For all the challenge, beauty and self-aggrandizement of Corbet’s, there are much better runs backcountry, and to find the best of those I headed to Valdez, Alaska, where the powder is deep, the slopes are steep, and the lifts are helicopters. Valdez is the pinnacle of heliskiing, offering the world’s best snow and steepest terrain. You might find better elsewhere on occasion, if you’re lucky, but never so consistently on such a vast scale. There’s a reason the place is fully booked a year in advance and that most of the skiers are repeat visitors. And there’s a reason they were the most passionate group of skiers I had ever met.

There are a handful of operations in Valdez, but Valdez Heliski Guides is the original and most reputable (a good thing when you’re operating helicopters in frozen moutainous terrain). They take 32 people divided into 8 groups of 4, the number that fit into a helicopter, with a guide and pilot. Most people stay a week, but some more because bad weather can keep you grounded several days at a time. One skier I met had skied a total of one day during his previous two visits. Another had returned six times.
It’s not easy skiing. The guides are there for your safety and excitement (in equal measure), not for instruction. They assume you can and will ski anything. They expect that you will have already skied that season and they ask where and for how long (hence my preliminary trip to Jackson Hole). The skill level was impressive, with most of the skiers living close to ski resorts (Boulder, Tahoe, Jackson, Vermont). One skier clocked up 100 days of skiing… each year! I felt a little under-prepared with my average 5-10 days a year. My sister, who accompanied me and skied everything the others did, was even more impressive with her average 2-3 days a year. (Thank my mother for the many years we spent in ski school!)

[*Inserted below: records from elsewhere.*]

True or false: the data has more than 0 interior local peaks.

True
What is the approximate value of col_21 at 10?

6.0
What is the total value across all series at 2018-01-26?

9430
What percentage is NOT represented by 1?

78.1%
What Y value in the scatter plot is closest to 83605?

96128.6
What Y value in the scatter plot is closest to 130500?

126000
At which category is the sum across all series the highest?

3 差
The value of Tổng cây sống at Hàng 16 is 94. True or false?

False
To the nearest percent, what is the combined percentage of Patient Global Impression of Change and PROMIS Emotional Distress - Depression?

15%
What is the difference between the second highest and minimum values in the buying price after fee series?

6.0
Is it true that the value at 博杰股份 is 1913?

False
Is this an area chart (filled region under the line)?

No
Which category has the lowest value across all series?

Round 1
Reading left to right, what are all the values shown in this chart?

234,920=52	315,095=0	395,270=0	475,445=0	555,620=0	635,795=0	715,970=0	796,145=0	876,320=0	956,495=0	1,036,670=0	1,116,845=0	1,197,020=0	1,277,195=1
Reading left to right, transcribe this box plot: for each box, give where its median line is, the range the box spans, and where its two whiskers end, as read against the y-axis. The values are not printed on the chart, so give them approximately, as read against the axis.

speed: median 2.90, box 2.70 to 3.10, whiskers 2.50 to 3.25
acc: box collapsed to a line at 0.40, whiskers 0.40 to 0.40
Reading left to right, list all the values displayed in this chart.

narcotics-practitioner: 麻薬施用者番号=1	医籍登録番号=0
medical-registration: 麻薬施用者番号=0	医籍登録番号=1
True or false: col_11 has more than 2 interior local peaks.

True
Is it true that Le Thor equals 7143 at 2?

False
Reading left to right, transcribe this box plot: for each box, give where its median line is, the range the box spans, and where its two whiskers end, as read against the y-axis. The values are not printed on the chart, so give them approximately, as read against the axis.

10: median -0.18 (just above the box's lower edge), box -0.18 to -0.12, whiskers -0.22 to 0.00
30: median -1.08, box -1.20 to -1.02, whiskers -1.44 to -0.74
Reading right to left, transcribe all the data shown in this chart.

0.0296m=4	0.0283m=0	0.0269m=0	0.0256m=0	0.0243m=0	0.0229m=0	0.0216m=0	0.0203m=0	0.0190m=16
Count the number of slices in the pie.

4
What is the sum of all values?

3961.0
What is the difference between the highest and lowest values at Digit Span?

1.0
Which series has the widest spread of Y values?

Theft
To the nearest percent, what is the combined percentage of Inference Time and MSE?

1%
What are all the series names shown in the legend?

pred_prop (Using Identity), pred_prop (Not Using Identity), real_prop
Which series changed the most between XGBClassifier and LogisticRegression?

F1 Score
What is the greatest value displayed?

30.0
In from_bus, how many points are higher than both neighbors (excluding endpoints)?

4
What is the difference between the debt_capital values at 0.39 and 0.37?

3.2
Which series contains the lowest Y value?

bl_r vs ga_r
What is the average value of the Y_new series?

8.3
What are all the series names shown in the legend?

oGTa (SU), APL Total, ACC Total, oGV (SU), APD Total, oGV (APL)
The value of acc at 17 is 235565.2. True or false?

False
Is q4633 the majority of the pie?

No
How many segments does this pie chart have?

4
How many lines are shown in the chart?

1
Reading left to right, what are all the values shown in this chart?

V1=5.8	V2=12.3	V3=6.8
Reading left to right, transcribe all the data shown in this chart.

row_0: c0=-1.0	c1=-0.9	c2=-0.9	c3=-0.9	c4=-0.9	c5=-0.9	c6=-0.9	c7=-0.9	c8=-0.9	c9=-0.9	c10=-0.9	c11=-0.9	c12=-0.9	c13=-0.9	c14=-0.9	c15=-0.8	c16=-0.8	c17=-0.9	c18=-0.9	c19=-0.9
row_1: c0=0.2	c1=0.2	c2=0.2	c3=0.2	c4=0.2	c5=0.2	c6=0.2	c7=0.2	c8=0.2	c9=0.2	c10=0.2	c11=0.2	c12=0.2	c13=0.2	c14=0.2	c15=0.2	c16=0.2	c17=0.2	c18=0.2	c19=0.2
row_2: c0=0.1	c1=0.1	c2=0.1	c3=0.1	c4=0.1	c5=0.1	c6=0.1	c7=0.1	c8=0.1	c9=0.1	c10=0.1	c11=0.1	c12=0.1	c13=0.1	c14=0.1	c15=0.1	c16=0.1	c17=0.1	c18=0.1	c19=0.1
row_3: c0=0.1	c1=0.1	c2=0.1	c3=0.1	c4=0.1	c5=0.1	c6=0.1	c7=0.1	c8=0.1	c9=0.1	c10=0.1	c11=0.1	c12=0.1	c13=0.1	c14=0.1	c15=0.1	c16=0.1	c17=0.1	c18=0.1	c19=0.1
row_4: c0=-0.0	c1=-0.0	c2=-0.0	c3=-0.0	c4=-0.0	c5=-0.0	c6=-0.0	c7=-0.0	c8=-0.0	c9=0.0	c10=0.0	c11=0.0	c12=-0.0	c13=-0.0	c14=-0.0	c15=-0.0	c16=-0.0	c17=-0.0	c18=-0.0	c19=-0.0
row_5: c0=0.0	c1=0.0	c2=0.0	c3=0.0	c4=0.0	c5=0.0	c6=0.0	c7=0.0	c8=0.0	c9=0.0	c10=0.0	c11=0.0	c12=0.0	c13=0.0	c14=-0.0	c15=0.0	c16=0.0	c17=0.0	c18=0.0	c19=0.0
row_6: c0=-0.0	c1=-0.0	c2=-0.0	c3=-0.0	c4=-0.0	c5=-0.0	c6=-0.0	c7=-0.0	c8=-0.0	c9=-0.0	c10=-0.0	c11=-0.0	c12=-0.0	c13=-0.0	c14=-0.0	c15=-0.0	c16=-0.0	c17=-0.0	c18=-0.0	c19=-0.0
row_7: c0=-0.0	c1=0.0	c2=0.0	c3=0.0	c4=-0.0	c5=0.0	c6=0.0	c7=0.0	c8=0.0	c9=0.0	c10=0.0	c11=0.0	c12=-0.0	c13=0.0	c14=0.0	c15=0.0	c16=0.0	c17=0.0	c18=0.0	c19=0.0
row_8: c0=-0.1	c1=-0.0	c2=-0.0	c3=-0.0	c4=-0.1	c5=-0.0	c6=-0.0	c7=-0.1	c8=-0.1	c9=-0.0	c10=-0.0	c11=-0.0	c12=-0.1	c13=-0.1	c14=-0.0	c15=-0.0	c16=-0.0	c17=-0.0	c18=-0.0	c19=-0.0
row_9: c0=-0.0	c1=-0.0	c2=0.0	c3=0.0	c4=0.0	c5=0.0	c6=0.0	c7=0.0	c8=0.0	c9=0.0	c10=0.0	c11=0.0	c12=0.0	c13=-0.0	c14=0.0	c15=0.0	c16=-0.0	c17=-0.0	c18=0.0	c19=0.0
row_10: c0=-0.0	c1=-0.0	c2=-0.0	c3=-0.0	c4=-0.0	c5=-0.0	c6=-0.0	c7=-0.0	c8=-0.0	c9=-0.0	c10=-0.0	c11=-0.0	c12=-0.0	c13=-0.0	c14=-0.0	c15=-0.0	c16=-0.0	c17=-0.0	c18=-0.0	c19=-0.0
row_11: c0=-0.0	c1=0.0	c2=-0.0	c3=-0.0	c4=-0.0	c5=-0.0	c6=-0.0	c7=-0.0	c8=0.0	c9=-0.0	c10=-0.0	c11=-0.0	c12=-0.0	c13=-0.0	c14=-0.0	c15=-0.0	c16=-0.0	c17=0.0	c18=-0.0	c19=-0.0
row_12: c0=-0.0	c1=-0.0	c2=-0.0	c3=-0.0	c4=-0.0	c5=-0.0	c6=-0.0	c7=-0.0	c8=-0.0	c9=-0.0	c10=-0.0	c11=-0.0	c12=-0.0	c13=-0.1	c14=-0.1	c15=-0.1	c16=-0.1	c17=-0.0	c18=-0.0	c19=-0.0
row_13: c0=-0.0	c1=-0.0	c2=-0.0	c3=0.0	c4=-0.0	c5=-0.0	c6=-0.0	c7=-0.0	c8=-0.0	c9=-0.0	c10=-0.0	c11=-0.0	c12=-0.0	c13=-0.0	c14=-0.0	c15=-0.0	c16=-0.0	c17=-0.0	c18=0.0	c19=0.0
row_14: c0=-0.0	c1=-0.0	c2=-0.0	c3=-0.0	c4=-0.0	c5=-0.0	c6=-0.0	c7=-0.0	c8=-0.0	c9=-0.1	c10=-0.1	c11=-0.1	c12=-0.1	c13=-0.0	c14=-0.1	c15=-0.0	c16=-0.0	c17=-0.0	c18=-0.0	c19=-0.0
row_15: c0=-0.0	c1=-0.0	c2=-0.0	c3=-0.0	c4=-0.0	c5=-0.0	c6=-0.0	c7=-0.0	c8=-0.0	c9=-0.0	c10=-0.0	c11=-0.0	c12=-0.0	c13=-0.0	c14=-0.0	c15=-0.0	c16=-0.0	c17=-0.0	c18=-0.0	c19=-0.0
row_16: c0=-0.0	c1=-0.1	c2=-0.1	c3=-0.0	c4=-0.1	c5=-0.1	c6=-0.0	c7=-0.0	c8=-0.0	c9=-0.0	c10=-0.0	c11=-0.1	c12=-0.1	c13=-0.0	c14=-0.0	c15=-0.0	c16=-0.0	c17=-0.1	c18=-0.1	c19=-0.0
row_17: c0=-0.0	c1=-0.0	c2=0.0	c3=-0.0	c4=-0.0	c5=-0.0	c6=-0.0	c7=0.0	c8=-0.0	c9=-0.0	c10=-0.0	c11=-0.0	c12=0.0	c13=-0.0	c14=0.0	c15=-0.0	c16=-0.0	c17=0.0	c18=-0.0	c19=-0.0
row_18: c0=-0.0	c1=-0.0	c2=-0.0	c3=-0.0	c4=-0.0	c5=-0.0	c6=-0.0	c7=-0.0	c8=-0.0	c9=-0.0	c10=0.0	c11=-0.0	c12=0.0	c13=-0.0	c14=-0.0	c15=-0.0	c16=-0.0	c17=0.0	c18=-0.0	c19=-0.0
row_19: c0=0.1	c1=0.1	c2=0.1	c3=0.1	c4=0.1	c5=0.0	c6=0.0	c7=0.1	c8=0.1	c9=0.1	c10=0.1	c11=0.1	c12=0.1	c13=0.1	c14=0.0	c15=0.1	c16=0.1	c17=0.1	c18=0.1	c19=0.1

Majestic, infinite, out of this world, are words that come to mind when reflecting back on the experience. Along with scary, unbelievable, and best ever. Some memorable moments:
- Military-style precision coordination to load and unload the helicopter safely and quickly.
- Attempting to land a helicopter on a mattress-size ridge, and failing, and then trying again on an even smaller ridge, and succeeding.
- Putting your skis on over a wind-blown cornice with no room to move and no way to see the slopes on either side, only the flat, featureless white valley a thousand feet below. Doing that many times.
- Watching a teammate step out of the helicopter and slide slowly but helplessly down the spine with nothing beneath him, until his boot catches a rock and he’s returned to us alive (you are at your most vulnerable when your skis are off, which is exactly how the founder of this operation, a veteran extreme skier, died: https://en.wikipedia.org/wiki/Doug_Coombs).
- Perfectly even, silky, knee deep powder on 50 degree slopes, alone with only the sound of your breath.
- Sluff management, so you’re descending at about the same speed as the snow you’re dislodging, giving the impression that the entire moutainside is moving with you.
- Finishing a thrilling ride with miles of easy snow-covered rolling hills, untraced, unmarked, unbelievably pristine.





In the end, we were lucky. We flew five out of seven days, completed 21 runs totaling more than 60,000 vertical feet (18 km), never skied with more than four other skiers, and enjoyed the best snow on earth.